╭─ Excerpted passage

Neon Abyss was released for Microsoft Windows, Nintendo Switch, PlayStation 4, Xbox One on July 14, 2020. Team17 is the game's publisher for all platforms in most regions and territories, whereas Yooreka Studio serves as the publisher for the mainland Chinese market. The game is supported by post-launch DLC, such as the 2021 Alter Ego Pack which introduces new abilities and appearances for all player characters.

==Reception==

In her preview of the game, Rachel Watts from PC Gamer said she liked the art style and compared it to Hotline Miami with its mixture of religious iconography and neon graffiti. On the other hand, she wish the same uncanniness was also reflected in the way the smaller enemies attack, which are often presented as "slightly different variations of glowing orbs". According to review aggregator Metacritic, reviews for the PC version of Neon Abyss were mixed or average, whereas its console versions received generally favorable reviews. Fellow review aggregator OpenCritic assessed that the game received strong approval, being recommended by 76% of critics.

James Cunningham from Hardcore Gamer lauded Neon Abyss as "highly playable", praising the large variety of perks and weapons available to players as well as the satisfactory implementation of the game's powerup progression within each run. Simon Fitzgerald from Push Square summarized Neon Abyss as a "fun, fast-paced twist on the rogue-like genre with a solid core gameplay loop", highlighting the variety of weapons, enemies and synergies as well as the novel collectible egg mechanic for praise. Drew Hurley from Cubed3 drew favorable comparisons to other roguelike games like The Binding of Isaac and Enter the Gungeon with its fast and fluid gameplay, striking presentation, and generous amount of unlockable content. Stuart Gipp from Nintendo Life opined that Neon Abyss has much to offer as it possesses all of the essential elements that make it a fun and compelling roguelike: "a good challenge, lovely controls and plenty of scope for craziness".

On the other hand, Fitzgerald criticized its performance issues on the PlayStation 4, the lack of a dedicated dodge button common to the genre, and its chaotic room design. Hurley felt that the game's biggest weakness is the lack of variety of unique rooms for the game's procedurally generated levels, a fact which will become apparent to players who engage in multiple runs. Playstation Official Magazine UK cautioned that some players may find the process of accruing a good combination of stackable upgrades for a particular run to be a "long, hard slog", but suggested that players who are willing to persevere may find the overall gameplay experience to be dense and addictive once they have accrue enough upgrades for their characters. Gipp felt that there are aspects of Neon Abyss which felt cliched or derivative compared to other Nintendo Switch games with roguelike mechanics, and lamented the fact that it was not released earlier in the console's cycle.

╰─
╭─ Data for review

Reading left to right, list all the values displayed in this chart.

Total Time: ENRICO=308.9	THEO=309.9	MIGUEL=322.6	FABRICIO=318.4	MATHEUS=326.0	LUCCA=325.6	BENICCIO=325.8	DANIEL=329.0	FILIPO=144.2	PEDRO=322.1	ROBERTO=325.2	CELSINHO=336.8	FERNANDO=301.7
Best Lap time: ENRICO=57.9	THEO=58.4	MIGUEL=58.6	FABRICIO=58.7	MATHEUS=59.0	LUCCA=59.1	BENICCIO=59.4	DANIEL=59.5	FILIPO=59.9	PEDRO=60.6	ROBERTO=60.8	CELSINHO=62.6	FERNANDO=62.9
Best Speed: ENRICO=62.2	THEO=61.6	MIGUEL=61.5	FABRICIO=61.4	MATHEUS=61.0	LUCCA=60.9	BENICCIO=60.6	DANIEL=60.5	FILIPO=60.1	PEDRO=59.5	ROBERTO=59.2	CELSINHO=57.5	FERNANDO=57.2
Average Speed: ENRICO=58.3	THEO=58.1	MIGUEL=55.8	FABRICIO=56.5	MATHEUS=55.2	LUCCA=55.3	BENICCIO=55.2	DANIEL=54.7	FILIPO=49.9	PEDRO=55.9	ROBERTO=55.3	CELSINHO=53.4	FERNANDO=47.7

╰─

What you need to do:
1. Reproduce the portion of the Neon Abyss excerpt that begins with the words containing "Neon Abyss was" and ends with "all player characters.".
2. According to the Neon Abyss excerpt, which company publishes the game for the mainland Chinese market?

Responses for each task:
1.
Neon Abyss was released for Microsoft Windows, Nintendo Switch, PlayStation 4, Xbox One on July 14, 2020. Team17 is the game's publisher for all platforms in most regions and territories, whereas Yooreka Studio serves as the publisher for the mainland Chinese market. The game is supported by post-launch DLC, such as the 2021 Alter Ego Pack which introduces new abilities and appearances for all player characters.

2. Yooreka Studio